YOUR GOAL: Render the items as a Markdown table with the columns "Row" and "Text", starting at their first line and stopping after the line that contains "intempéries". Number each row and leave out any blank lines.

EXERCISE DATA:
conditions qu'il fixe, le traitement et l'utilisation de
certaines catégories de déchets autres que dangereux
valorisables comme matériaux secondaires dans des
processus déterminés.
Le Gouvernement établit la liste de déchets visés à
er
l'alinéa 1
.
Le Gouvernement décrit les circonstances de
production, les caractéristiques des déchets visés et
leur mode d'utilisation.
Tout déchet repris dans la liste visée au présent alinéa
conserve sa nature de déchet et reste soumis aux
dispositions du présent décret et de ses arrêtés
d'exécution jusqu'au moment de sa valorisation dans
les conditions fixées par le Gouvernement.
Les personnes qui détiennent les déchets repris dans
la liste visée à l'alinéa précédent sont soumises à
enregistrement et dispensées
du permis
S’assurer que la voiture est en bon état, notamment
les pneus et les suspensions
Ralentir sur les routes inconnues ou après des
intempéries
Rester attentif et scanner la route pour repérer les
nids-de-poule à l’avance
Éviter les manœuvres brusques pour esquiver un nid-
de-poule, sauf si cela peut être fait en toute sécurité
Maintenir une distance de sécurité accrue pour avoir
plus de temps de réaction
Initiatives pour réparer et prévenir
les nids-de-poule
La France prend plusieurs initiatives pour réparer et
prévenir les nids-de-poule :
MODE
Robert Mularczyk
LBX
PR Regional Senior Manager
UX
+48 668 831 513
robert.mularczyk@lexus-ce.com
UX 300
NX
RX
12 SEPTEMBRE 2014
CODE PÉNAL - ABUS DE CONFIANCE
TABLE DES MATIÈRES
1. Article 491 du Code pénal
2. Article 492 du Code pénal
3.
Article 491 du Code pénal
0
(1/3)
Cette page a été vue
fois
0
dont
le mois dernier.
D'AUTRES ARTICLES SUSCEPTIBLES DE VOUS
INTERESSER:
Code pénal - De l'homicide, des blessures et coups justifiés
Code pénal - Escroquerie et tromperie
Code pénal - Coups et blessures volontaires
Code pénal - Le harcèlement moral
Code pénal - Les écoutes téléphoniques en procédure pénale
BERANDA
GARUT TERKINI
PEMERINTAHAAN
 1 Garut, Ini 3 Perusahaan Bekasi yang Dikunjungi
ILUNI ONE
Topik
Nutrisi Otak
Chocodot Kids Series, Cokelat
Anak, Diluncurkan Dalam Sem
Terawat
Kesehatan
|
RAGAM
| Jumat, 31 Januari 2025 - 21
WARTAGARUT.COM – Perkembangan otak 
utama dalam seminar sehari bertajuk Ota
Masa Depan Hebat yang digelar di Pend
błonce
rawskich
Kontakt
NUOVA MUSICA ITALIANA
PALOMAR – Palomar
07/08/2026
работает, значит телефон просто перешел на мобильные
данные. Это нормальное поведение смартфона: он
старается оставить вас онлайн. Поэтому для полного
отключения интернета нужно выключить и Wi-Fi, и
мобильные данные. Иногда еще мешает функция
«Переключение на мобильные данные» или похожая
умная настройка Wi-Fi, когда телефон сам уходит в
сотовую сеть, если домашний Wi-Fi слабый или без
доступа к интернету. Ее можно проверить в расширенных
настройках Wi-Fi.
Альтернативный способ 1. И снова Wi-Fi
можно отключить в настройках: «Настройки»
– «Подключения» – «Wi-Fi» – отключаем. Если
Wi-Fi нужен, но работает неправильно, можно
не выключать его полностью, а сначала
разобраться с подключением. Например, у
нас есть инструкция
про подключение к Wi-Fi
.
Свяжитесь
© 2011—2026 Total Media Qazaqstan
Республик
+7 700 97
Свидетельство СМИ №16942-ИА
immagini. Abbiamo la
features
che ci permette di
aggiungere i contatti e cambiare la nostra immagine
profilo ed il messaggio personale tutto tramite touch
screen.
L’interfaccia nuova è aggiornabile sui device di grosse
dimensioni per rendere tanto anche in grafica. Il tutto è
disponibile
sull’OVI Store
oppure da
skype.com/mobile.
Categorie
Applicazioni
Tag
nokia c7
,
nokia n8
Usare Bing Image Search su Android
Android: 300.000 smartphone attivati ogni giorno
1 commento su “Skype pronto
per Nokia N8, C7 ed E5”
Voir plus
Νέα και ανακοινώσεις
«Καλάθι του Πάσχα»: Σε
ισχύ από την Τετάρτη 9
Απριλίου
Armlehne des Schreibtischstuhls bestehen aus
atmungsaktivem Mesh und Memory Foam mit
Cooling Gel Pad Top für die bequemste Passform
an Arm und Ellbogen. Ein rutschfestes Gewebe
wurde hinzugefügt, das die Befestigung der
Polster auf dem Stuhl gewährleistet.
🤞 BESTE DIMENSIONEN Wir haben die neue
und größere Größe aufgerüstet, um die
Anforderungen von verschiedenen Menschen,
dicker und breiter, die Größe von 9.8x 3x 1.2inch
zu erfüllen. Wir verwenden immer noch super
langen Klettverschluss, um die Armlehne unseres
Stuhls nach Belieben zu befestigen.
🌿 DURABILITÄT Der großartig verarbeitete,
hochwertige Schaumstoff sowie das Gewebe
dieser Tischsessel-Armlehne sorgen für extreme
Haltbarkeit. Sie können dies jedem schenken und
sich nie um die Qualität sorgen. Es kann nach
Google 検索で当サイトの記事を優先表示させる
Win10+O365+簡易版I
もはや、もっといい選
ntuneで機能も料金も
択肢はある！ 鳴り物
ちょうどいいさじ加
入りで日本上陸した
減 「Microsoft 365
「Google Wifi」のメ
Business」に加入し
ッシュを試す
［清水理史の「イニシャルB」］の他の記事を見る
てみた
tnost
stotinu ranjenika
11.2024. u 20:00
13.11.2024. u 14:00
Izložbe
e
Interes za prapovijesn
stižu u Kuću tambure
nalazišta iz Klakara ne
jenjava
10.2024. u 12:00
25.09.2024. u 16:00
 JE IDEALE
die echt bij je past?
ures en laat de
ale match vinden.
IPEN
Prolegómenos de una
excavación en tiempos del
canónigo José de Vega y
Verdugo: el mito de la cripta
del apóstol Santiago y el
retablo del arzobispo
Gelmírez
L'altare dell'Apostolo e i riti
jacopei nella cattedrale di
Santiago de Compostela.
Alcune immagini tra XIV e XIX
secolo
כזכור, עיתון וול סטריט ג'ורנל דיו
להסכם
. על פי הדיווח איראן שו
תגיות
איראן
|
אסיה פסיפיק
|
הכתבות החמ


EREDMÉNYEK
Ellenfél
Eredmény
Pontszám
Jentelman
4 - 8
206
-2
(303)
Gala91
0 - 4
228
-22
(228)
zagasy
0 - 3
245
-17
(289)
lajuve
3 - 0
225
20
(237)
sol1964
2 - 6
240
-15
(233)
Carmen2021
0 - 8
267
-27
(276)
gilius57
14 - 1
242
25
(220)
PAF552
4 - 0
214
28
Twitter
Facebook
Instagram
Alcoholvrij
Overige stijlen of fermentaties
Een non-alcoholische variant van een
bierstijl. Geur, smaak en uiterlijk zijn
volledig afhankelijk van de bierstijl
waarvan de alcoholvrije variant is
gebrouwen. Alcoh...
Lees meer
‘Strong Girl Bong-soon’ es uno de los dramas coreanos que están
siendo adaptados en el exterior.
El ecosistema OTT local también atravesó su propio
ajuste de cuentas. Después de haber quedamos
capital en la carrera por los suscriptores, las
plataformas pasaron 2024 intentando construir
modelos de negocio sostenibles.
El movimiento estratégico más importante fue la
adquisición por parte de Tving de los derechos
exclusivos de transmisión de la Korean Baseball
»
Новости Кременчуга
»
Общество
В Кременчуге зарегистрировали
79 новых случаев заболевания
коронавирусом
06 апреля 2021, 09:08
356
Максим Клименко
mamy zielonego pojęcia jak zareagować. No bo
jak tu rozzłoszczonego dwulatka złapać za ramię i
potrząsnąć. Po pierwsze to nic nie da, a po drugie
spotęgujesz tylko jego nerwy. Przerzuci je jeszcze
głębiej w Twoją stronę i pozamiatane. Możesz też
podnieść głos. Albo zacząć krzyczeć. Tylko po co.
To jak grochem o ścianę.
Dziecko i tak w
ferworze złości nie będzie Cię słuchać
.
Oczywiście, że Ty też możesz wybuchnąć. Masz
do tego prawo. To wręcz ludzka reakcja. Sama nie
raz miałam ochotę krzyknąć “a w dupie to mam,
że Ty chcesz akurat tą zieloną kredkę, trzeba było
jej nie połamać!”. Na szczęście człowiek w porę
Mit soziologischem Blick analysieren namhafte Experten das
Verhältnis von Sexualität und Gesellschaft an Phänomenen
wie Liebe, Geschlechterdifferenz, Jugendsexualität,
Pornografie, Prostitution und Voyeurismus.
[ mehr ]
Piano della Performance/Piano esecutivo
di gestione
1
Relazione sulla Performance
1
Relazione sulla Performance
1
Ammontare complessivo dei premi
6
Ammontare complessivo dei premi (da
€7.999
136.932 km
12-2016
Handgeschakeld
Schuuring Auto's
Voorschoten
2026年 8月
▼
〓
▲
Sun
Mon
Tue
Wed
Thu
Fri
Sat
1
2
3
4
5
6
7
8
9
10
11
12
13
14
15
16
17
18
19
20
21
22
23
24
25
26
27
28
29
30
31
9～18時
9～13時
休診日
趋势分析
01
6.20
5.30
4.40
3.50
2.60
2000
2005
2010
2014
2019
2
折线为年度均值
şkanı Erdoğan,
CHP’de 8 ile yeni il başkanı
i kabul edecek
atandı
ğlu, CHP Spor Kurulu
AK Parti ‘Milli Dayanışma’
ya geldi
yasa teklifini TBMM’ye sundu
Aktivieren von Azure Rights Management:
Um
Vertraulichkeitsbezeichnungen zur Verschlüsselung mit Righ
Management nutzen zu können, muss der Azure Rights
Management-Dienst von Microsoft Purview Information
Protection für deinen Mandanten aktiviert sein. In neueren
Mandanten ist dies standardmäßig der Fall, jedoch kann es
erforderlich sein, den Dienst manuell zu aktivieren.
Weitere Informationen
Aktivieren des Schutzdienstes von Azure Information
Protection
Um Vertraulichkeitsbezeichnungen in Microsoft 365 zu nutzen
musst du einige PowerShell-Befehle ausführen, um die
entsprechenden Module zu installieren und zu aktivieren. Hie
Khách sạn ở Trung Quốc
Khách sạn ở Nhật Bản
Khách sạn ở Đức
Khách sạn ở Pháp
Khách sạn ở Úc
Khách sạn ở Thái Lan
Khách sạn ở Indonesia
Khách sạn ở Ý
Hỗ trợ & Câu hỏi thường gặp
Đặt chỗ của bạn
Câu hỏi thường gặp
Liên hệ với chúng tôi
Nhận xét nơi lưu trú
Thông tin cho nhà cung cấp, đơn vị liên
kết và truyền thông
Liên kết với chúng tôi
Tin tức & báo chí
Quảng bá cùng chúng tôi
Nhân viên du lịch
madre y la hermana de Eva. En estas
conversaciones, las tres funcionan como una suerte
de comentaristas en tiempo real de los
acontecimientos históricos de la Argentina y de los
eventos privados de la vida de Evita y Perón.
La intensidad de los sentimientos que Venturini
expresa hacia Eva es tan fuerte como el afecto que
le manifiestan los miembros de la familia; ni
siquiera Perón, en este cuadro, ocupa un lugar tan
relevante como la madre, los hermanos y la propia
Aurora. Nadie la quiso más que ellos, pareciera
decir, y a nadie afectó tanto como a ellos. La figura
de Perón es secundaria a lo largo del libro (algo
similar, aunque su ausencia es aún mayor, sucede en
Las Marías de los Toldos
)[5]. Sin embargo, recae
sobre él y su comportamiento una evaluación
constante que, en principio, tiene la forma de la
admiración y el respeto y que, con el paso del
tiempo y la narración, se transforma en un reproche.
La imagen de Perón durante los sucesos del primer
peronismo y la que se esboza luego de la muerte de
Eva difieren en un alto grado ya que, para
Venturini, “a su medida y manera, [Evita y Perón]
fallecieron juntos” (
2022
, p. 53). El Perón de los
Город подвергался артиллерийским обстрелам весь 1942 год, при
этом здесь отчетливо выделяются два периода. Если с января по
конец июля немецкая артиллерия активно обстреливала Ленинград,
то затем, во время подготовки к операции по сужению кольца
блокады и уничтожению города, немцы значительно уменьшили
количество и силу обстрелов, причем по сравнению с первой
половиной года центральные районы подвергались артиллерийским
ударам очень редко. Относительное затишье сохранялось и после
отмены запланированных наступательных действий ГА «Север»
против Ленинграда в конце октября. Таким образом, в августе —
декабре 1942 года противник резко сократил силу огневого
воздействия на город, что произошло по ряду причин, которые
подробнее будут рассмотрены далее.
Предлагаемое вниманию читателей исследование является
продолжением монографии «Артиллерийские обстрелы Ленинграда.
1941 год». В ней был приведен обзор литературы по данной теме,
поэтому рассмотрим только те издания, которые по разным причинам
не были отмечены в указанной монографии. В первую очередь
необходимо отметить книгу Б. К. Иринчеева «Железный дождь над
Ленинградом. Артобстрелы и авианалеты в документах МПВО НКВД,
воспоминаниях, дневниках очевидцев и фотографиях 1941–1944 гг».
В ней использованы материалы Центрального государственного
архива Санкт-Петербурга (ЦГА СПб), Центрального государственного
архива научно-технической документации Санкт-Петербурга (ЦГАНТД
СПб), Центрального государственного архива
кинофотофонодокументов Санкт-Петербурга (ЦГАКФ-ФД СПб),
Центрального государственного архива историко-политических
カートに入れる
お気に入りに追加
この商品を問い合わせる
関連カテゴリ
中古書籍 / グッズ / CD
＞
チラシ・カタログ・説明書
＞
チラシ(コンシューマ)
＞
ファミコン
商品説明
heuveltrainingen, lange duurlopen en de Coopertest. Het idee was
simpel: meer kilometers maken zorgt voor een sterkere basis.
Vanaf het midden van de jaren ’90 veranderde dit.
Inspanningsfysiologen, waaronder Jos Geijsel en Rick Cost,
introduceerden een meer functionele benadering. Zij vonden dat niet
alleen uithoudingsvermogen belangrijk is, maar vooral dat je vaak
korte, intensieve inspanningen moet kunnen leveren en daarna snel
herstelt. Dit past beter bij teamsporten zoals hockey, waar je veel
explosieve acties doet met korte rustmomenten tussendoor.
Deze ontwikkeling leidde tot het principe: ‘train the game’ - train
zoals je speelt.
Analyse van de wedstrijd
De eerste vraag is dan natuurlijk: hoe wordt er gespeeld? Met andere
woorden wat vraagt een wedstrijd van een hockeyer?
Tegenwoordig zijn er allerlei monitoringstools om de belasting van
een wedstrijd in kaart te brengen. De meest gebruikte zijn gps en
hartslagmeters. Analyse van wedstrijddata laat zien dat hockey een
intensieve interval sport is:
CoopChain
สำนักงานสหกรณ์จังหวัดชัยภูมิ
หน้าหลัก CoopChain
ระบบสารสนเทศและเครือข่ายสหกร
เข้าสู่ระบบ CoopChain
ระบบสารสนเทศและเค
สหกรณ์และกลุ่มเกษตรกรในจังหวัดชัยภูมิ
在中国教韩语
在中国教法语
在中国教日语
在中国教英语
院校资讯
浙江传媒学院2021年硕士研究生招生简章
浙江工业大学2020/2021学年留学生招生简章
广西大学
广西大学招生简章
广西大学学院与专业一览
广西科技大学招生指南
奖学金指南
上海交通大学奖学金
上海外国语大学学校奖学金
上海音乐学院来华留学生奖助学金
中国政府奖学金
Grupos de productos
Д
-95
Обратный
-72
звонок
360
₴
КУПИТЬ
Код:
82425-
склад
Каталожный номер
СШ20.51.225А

ANSWER TO THIS TASK:
| Row | Text |
|---|---|
| 1 | conditions qu'il fixe, le traitement et l'utilisation de |
| 2 | certaines catégories de déchets autres que dangereux |
| 3 | valorisables comme matériaux secondaires dans des |
| 4 | processus déterminés. |
| 5 | Le Gouvernement établit la liste de déchets visés à |
| 6 | er |
| 7 | l'alinéa 1 |
| 8 | . |
| 9 | Le Gouvernement décrit les circonstances de |
| 10 | production, les caractéristiques des déchets visés et |
| 11 | leur mode d'utilisation. |
| 12 | Tout déchet repris dans la liste visée au présent alinéa |
| 13 | conserve sa nature de déchet et reste soumis aux |
| 14 | dispositions du présent décret et de ses arrêtés |
| 15 | d'exécution jusqu'au moment de sa valorisation dans |
| 16 | les conditions fixées par le Gouvernement. |
| 17 | Les personnes qui détiennent les déchets repris dans |
| 18 | la liste visée à l'alinéa précédent sont soumises à |
| 19 | enregistrement et dispensées |
| 20 | du permis |
| 21 | S’assurer que la voiture est en bon état, notamment |
| 22 | les pneus et les suspensions |
| 23 | Ralentir sur les routes inconnues ou après des |
| 24 | intempéries |